[What the exercise asks] Take the lines from the beginning of the material through the line containing "#### Function.prototype.toString() 返回注释与空格" and retype them exactly, leaving the pictures out.
Segment Start: Data for the task
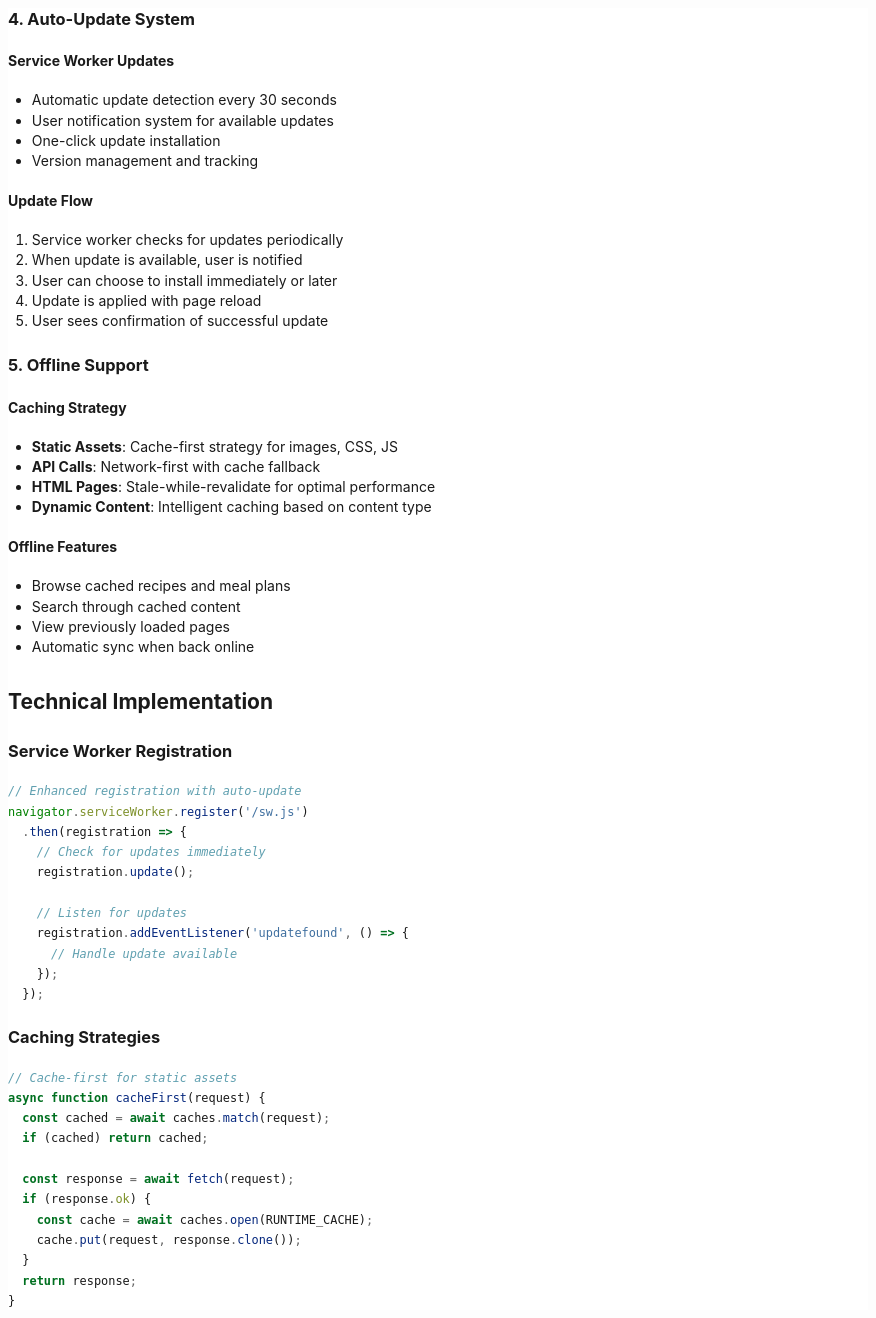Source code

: ### 4. Auto-Update System

#### Service Worker Updates
- Automatic update detection every 30 seconds
- User notification system for available updates
- One-click update installation
- Version management and tracking

#### Update Flow
1. Service worker checks for updates periodically
2. When update is available, user is notified
3. User can choose to install immediately or later
4. Update is applied with page reload
5. User sees confirmation of successful update

### 5. Offline Support

#### Caching Strategy
- **Static Assets**: Cache-first strategy for images, CSS, JS
- **API Calls**: Network-first with cache fallback
- **HTML Pages**: Stale-while-revalidate for optimal performance
- **Dynamic Content**: Intelligent caching based on content type

#### Offline Features
- Browse cached recipes and meal plans
- Search through cached content
- View previously loaded pages
- Automatic sync when back online

## Technical Implementation

### Service Worker Registration
```javascript
// Enhanced registration with auto-update
navigator.serviceWorker.register('/sw.js')
  .then(registration => {
    // Check for updates immediately
    registration.update();
    
    // Listen for updates
    registration.addEventListener('updatefound', () => {
      // Handle update available
    });
  });
```

### Caching Strategies
```javascript
// Cache-first for static assets
async function cacheFirst(request) {
  const cached = await caches.match(request);
  if (cached) return cached;
  
  const response = await fetch(request);
  if (response.ok) {
    const cache = await caches.open(RUNTIME_CACHE);
    cache.put(request, response.clone());
  }
  return response;
}
```
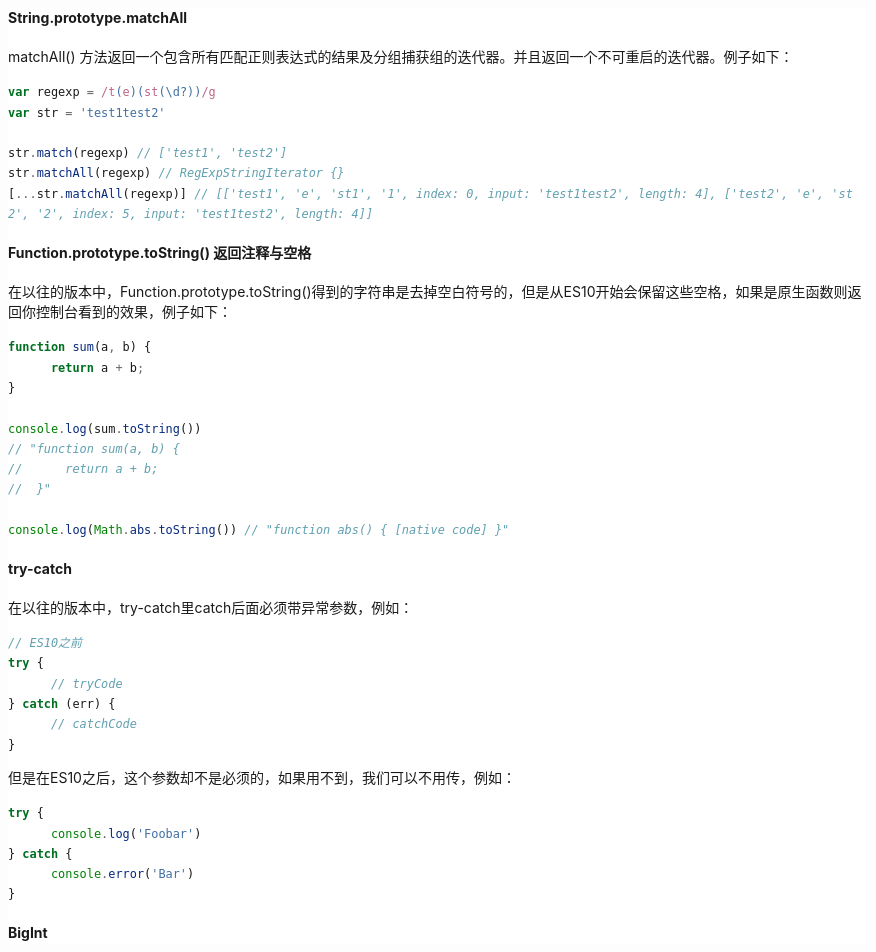 #### String.prototype.matchAll

matchAll() 方法返回一个包含所有匹配正则表达式的结果及分组捕获组的迭代器。并且返回一个不可重启的迭代器。例子如下：

```js
var regexp = /t(e)(st(\d?))/g
var str = 'test1test2'

str.match(regexp) // ['test1', 'test2']
str.matchAll(regexp) // RegExpStringIterator {}
[...str.matchAll(regexp)] // [['test1', 'e', 'st1', '1', index: 0, input: 'test1test2', length: 4], ['test2', 'e', 'st2', '2', index: 5, input: 'test1test2', length: 4]]
```

#### Function.prototype.toString() 返回注释与空格

在以往的版本中，Function.prototype.toString()得到的字符串是去掉空白符号的，但是从ES10开始会保留这些空格，如果是原生函数则返回你控制台看到的效果，例子如下：

```js
function sum(a, b) {
      return a + b;
}

console.log(sum.toString())
// "function sum(a, b) {
// 		return a + b;
//  }"

console.log(Math.abs.toString()) // "function abs() { [native code] }"
```

#### try-catch

在以往的版本中，try-catch里catch后面必须带异常参数，例如：

```js
// ES10之前
try {
      // tryCode
} catch (err) {
      // catchCode
}
```

但是在ES10之后，这个参数却不是必须的，如果用不到，我们可以不用传，例如：

```js
try {
      console.log('Foobar')
} catch {
      console.error('Bar')
}
```

#### BigInt
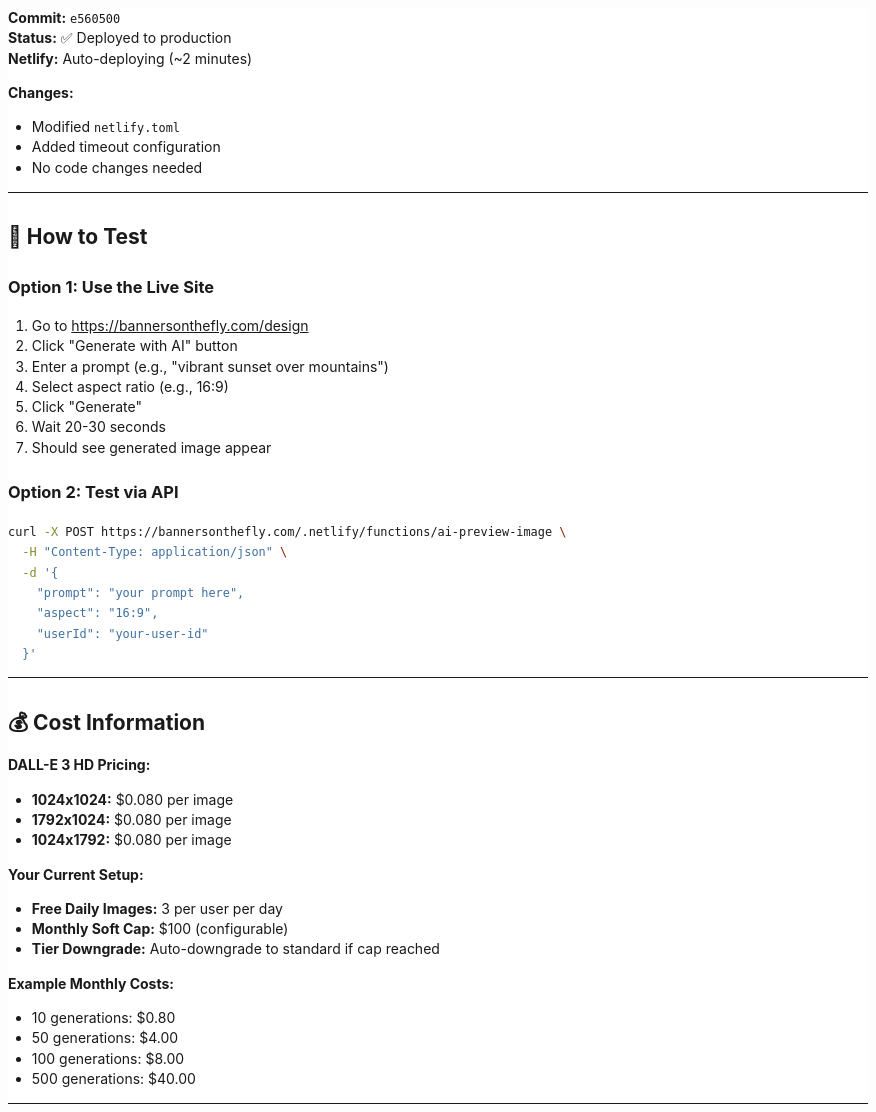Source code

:**Commit:** `e560500`  
**Status:** ✅ Deployed to production  
**Netlify:** Auto-deploying (~2 minutes)

**Changes:**
- Modified `netlify.toml`
- Added timeout configuration
- No code changes needed

---

## 🧪 **How to Test**

### **Option 1: Use the Live Site**

1. Go to https://bannersonthefly.com/design
2. Click "Generate with AI" button
3. Enter a prompt (e.g., "vibrant sunset over mountains")
4. Select aspect ratio (e.g., 16:9)
5. Click "Generate"
6. Wait 20-30 seconds
7. Should see generated image appear

### **Option 2: Test via API**

```bash
curl -X POST https://bannersonthefly.com/.netlify/functions/ai-preview-image \
  -H "Content-Type: application/json" \
  -d '{
    "prompt": "your prompt here",
    "aspect": "16:9",
    "userId": "your-user-id"
  }'
```

---

## 💰 **Cost Information**

**DALL-E 3 HD Pricing:**
- **1024x1024:** $0.080 per image
- **1792x1024:** $0.080 per image
- **1024x1792:** $0.080 per image

**Your Current Setup:**
- **Free Daily Images:** 3 per user per day
- **Monthly Soft Cap:** $100 (configurable)
- **Tier Downgrade:** Auto-downgrade to standard if cap reached

**Example Monthly Costs:**
- 10 generations: $0.80
- 50 generations: $4.00
- 100 generations: $8.00
- 500 generations: $40.00

---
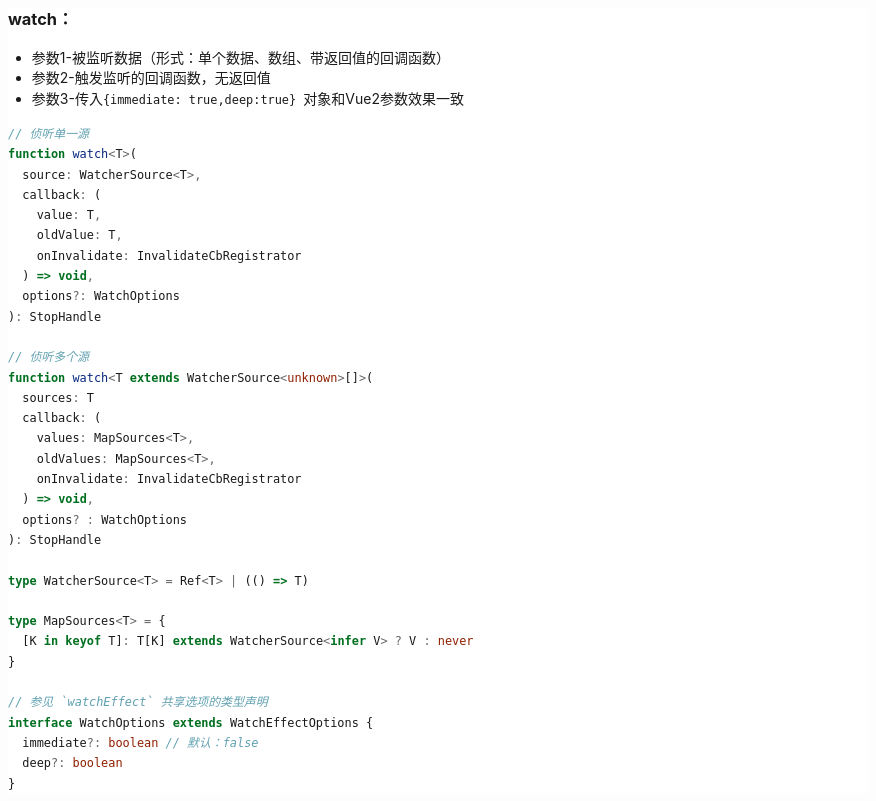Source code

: 

### watch：

- 参数1-被监听数据（形式：单个数据、数组、带返回值的回调函数）
- 参数2-触发监听的回调函数，无返回值
- 参数3-传入`{immediate: true,deep:true} `对象和Vue2参数效果一致

```typescript
// 侦听单一源
function watch<T>(
  source: WatcherSource<T>,
  callback: (
    value: T,
    oldValue: T,
    onInvalidate: InvalidateCbRegistrator
  ) => void,
  options?: WatchOptions
): StopHandle

// 侦听多个源
function watch<T extends WatcherSource<unknown>[]>(
  sources: T
  callback: (
    values: MapSources<T>,
    oldValues: MapSources<T>,
    onInvalidate: InvalidateCbRegistrator
  ) => void,
  options? : WatchOptions
): StopHandle

type WatcherSource<T> = Ref<T> | (() => T)

type MapSources<T> = {
  [K in keyof T]: T[K] extends WatcherSource<infer V> ? V : never
}

// 参见 `watchEffect` 共享选项的类型声明
interface WatchOptions extends WatchEffectOptions {
  immediate?: boolean // 默认：false
  deep?: boolean
}
```


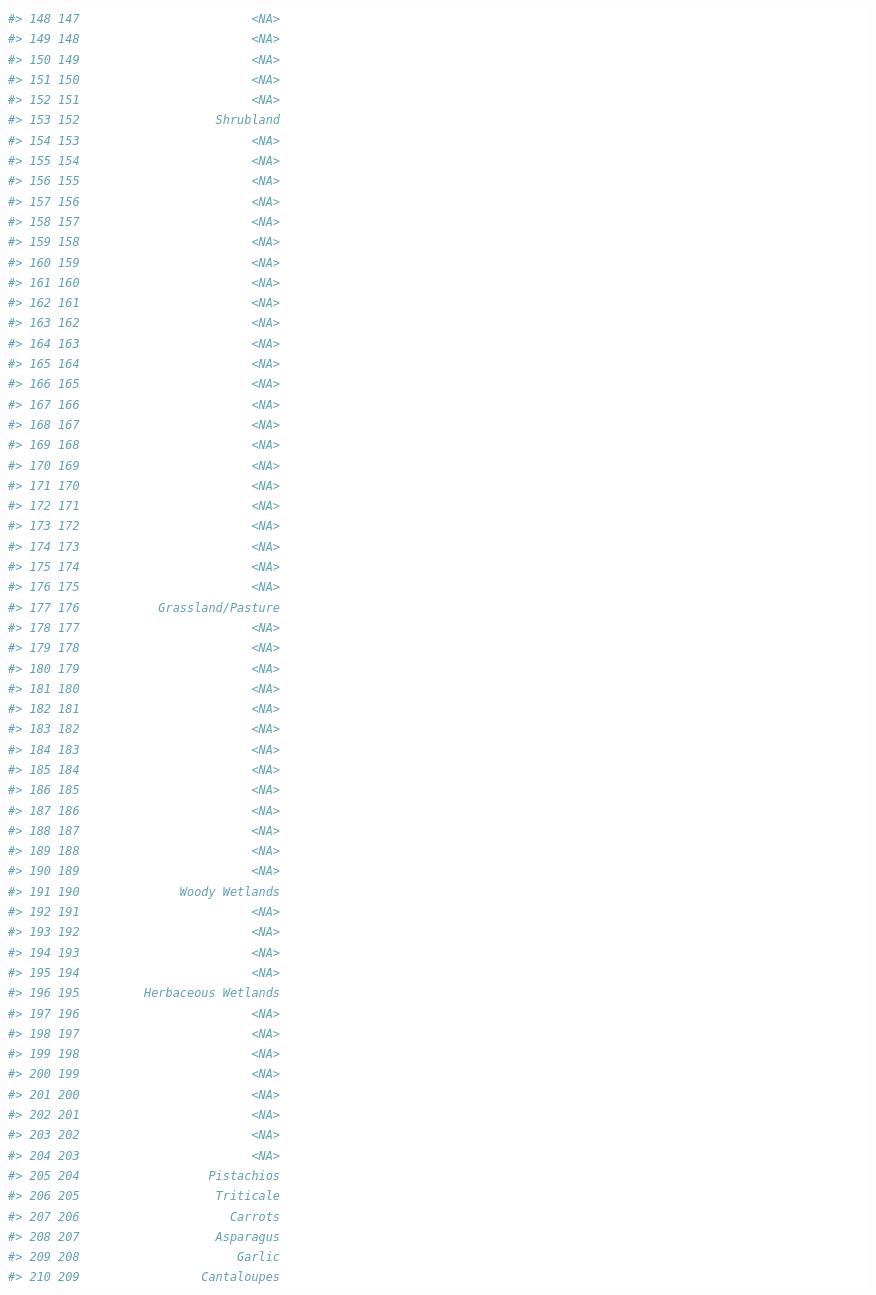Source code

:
 ``` r
#> 148 147                        <NA>
#> 149 148                        <NA>
#> 150 149                        <NA>
#> 151 150                        <NA>
#> 152 151                        <NA>
#> 153 152                   Shrubland
#> 154 153                        <NA>
#> 155 154                        <NA>
#> 156 155                        <NA>
#> 157 156                        <NA>
#> 158 157                        <NA>
#> 159 158                        <NA>
#> 160 159                        <NA>
#> 161 160                        <NA>
#> 162 161                        <NA>
#> 163 162                        <NA>
#> 164 163                        <NA>
#> 165 164                        <NA>
#> 166 165                        <NA>
#> 167 166                        <NA>
#> 168 167                        <NA>
#> 169 168                        <NA>
#> 170 169                        <NA>
#> 171 170                        <NA>
#> 172 171                        <NA>
#> 173 172                        <NA>
#> 174 173                        <NA>
#> 175 174                        <NA>
#> 176 175                        <NA>
#> 177 176           Grassland/Pasture
#> 178 177                        <NA>
#> 179 178                        <NA>
#> 180 179                        <NA>
#> 181 180                        <NA>
#> 182 181                        <NA>
#> 183 182                        <NA>
#> 184 183                        <NA>
#> 185 184                        <NA>
#> 186 185                        <NA>
#> 187 186                        <NA>
#> 188 187                        <NA>
#> 189 188                        <NA>
#> 190 189                        <NA>
#> 191 190              Woody Wetlands
#> 192 191                        <NA>
#> 193 192                        <NA>
#> 194 193                        <NA>
#> 195 194                        <NA>
#> 196 195         Herbaceous Wetlands
#> 197 196                        <NA>
#> 198 197                        <NA>
#> 199 198                        <NA>
#> 200 199                        <NA>
#> 201 200                        <NA>
#> 202 201                        <NA>
#> 203 202                        <NA>
#> 204 203                        <NA>
#> 205 204                  Pistachios
#> 206 205                   Triticale
#> 207 206                     Carrots
#> 208 207                   Asparagus
#> 209 208                      Garlic
#> 210 209                 Cantaloupes
```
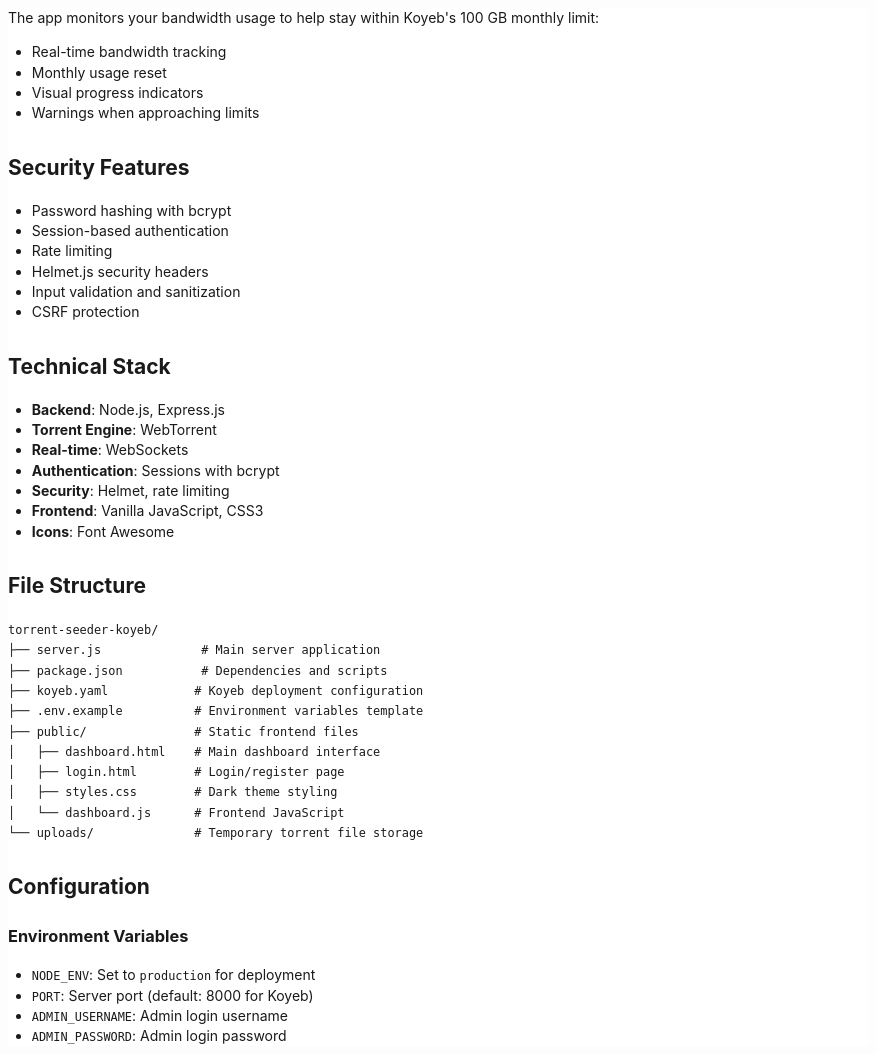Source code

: The app monitors your bandwidth usage to help stay within Koyeb's 100 GB monthly limit:

- Real-time bandwidth tracking
- Monthly usage reset
- Visual progress indicators
- Warnings when approaching limits

## Security Features

- Password hashing with bcrypt
- Session-based authentication
- Rate limiting
- Helmet.js security headers
- Input validation and sanitization
- CSRF protection

## Technical Stack

- **Backend**: Node.js, Express.js
- **Torrent Engine**: WebTorrent
- **Real-time**: WebSockets
- **Authentication**: Sessions with bcrypt
- **Security**: Helmet, rate limiting
- **Frontend**: Vanilla JavaScript, CSS3
- **Icons**: Font Awesome

## File Structure

```
torrent-seeder-koyeb/
├── server.js              # Main server application
├── package.json           # Dependencies and scripts
├── koyeb.yaml            # Koyeb deployment configuration
├── .env.example          # Environment variables template
├── public/               # Static frontend files
│   ├── dashboard.html    # Main dashboard interface
│   ├── login.html        # Login/register page
│   ├── styles.css        # Dark theme styling
│   └── dashboard.js      # Frontend JavaScript
└── uploads/              # Temporary torrent file storage
```

## Configuration

### Environment Variables

- `NODE_ENV`: Set to `production` for deployment
- `PORT`: Server port (default: 8000 for Koyeb)
- `ADMIN_USERNAME`: Admin login username
- `ADMIN_PASSWORD`: Admin login password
Segment End: Data for the task
[Answer space]
Source code

: ### 4. Auto-Update System

#### Service Worker Updates
- Automatic update detection every 30 seconds
- User notification system for available updates
- One-click update installation
- Version management and tracking

#### Update Flow
1. Service worker checks for updates periodically
2. When update is available, user is notified
3. User can choose to install immediately or later
4. Update is applied with page reload
5. User sees confirmation of successful update

### 5. Offline Support

#### Caching Strategy
- **Static Assets**: Cache-first strategy for images, CSS, JS
- **API Calls**: Network-first with cache fallback
- **HTML Pages**: Stale-while-revalidate for optimal performance
- **Dynamic Content**: Intelligent caching based on content type

#### Offline Features
- Browse cached recipes and meal plans
- Search through cached content
- View previously loaded pages
- Automatic sync when back online

## Technical Implementation

### Service Worker Registration
```javascript
// Enhanced registration with auto-update
navigator.serviceWorker.register('/sw.js')
  .then(registration => {
    // Check for updates immediately
    registration.update();
    
    // Listen for updates
    registration.addEventListener('updatefound', () => {
      // Handle update available
    });
  });
```

### Caching Strategies
```javascript
// Cache-first for static assets
async function cacheFirst(request) {
  const cached = await caches.match(request);
  if (cached) return cached;
  
  const response = await fetch(request);
  if (response.ok) {
    const cache = await caches.open(RUNTIME_CACHE);
    cache.put(request, response.clone());
  }
  return response;
}
```
 #### String.prototype.matchAll

matchAll() 方法返回一个包含所有匹配正则表达式的结果及分组捕获组的迭代器。并且返回一个不可重启的迭代器。例子如下：

```js
var regexp = /t(e)(st(\d?))/g
var str = 'test1test2'

str.match(regexp) // ['test1', 'test2']
str.matchAll(regexp) // RegExpStringIterator {}
[...str.matchAll(regexp)] // [['test1', 'e', 'st1', '1', index: 0, input: 'test1test2', length: 4], ['test2', 'e', 'st2', '2', index: 5, input: 'test1test2', length: 4]]
```

#### Function.prototype.toString() 返回注释与空格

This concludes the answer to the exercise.